In none of these cases was there any suggestion that the children were being abused. The problem was that the families were poor and their faces didn’t “fit.” But trying to identify ethnicity by phenotype is nonsense. Just a few hours among Roma is enough to understand that their skin tones range from the complexion of a Tamil to that of a Caucasian. On the same basis, most of the wealthiest infants in Manhattan would be taken away by the state because they’re white kids who spend most of their time in the care of dark-skinned nannies.

In any case, this wasn’t about child protection; it was about racism. Claiming to be acting judiciously in the interests of children who were allegedly abducted, these states acted prejudicially and abducted these children solely because their parents were Roma.

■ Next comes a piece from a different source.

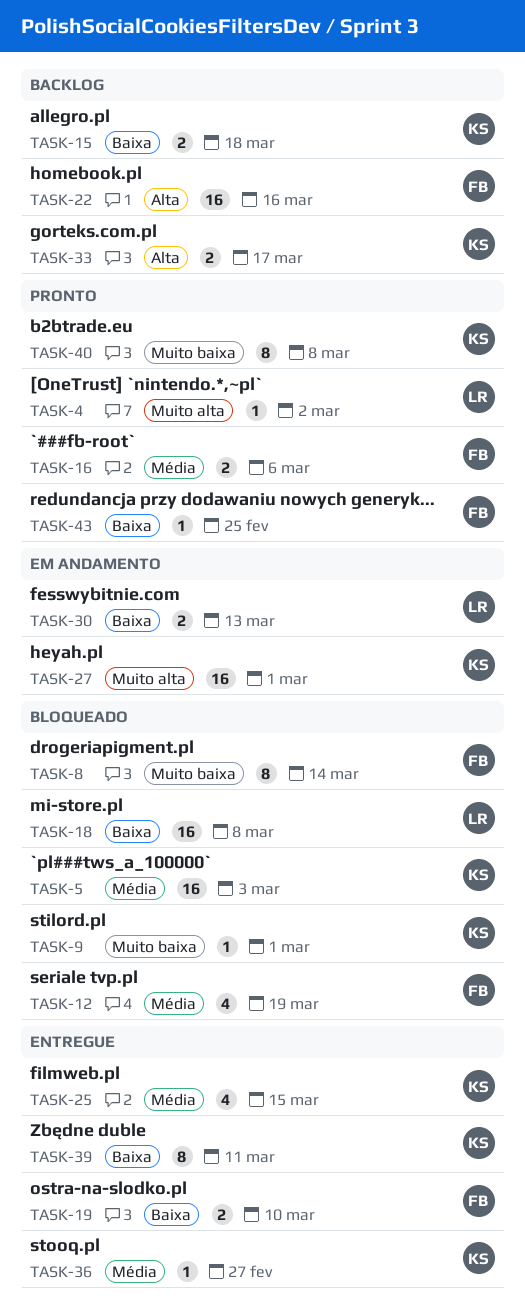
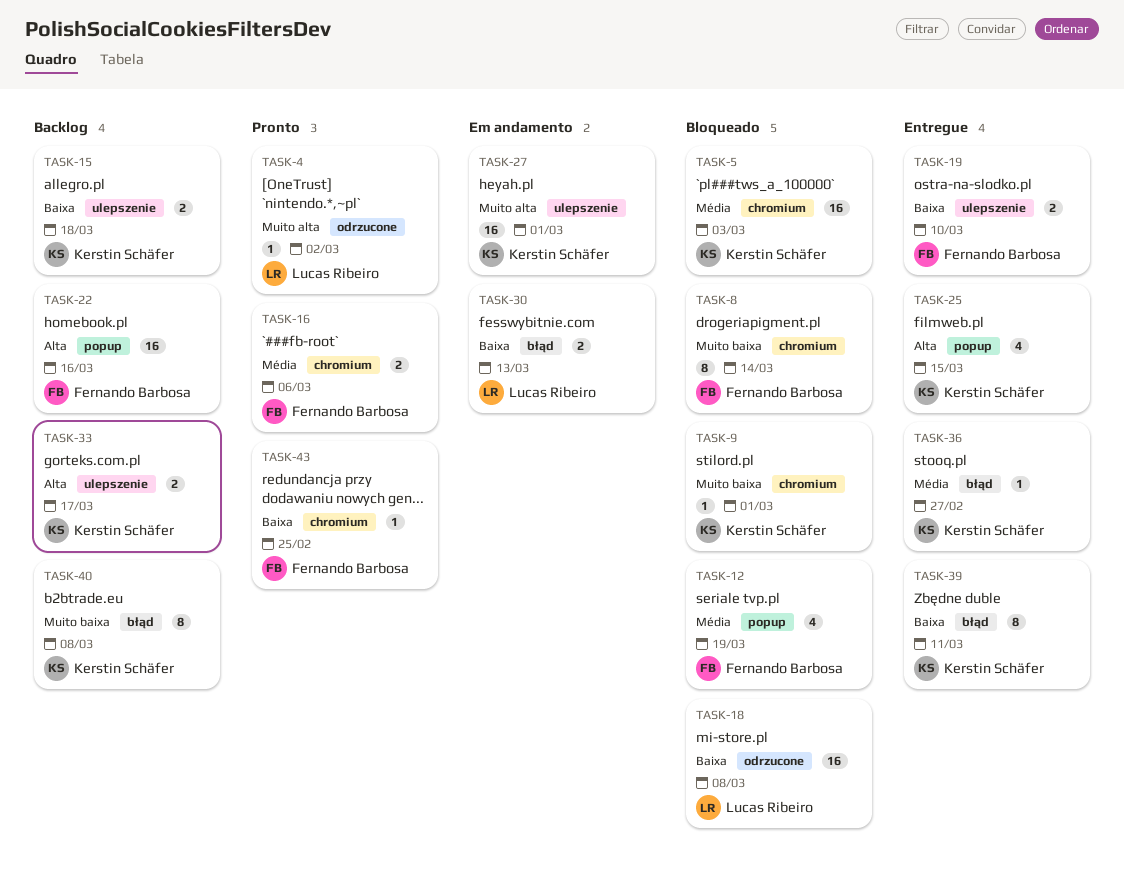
TASK-25, priority: Média -> Alta
TASK-40, status: Pronto -> Backlog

The Roma are Europe’s largest and fastest-growing ethnic minority. Today, at around 12 million (no firm figures exist), the Roma population is roughly the size of Ohio’s. Dispersed across Europe, but mostly settled in the East, they make up 10 percent of Slovaks and Bulgarians, 9 percent of Macedonians, 8 percent of Romanians, 7 percent of Hungarians, and around 3 percent of Czechs and Greeks, with smaller populations elsewhere. One of the preconditions for these countries joining the European Union ten years ago was that they clean up their inhuman treatment of the Roma. Since then, however, it’s become clear that their attitudes are shared by many of the Western European gatekeepers.